## What the task asks:
Lines holding the string "tekst" are the ones to copy; find them all in the data.

Saved entries
*** Block opens ***

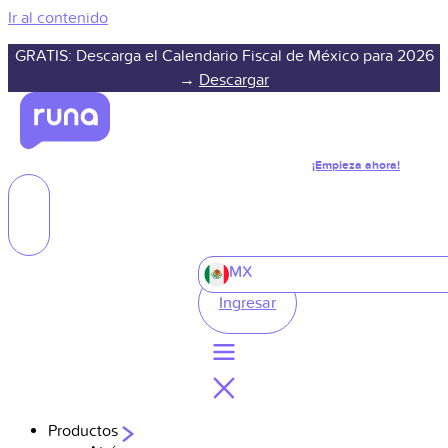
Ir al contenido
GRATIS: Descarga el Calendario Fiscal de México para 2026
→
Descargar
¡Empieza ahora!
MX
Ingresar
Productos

*** Block closes ***
*** Block opens ***

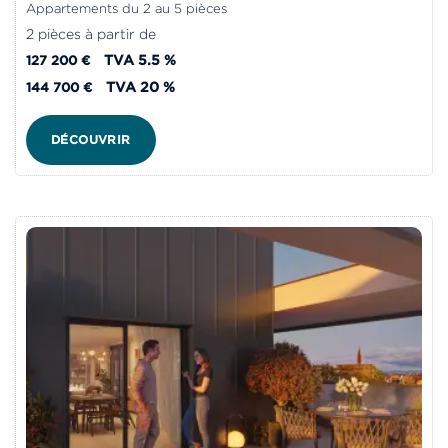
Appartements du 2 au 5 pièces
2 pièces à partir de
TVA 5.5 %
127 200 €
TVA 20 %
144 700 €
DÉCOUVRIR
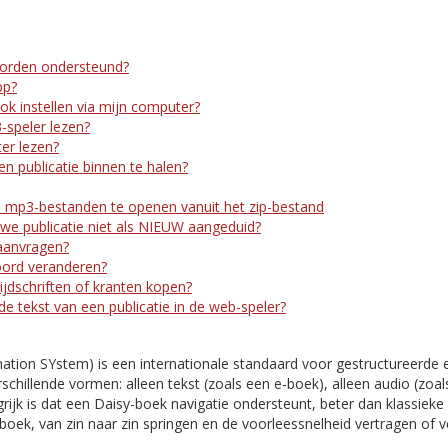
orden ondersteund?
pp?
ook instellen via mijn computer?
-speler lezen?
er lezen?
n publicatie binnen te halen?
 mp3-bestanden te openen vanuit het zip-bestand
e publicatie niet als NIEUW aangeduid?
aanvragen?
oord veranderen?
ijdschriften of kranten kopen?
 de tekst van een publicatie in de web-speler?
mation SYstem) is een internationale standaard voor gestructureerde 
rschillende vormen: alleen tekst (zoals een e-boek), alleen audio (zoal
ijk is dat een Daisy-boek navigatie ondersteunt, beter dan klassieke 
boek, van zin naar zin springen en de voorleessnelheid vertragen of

*** Block closes ***
*** Block opens ***

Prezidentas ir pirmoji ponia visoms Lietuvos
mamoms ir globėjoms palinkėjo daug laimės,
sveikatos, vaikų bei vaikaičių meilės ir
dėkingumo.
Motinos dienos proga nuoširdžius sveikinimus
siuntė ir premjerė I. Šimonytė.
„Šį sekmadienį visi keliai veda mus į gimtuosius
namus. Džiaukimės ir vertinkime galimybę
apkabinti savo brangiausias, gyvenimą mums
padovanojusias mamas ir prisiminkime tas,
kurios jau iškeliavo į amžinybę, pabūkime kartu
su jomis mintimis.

*** Block closes ***

## Expected answer:
 de tekst van een publicatie in de web-speler?
rschillende vormen: alleen tekst (zoals een e-boek), alleen audio (zoal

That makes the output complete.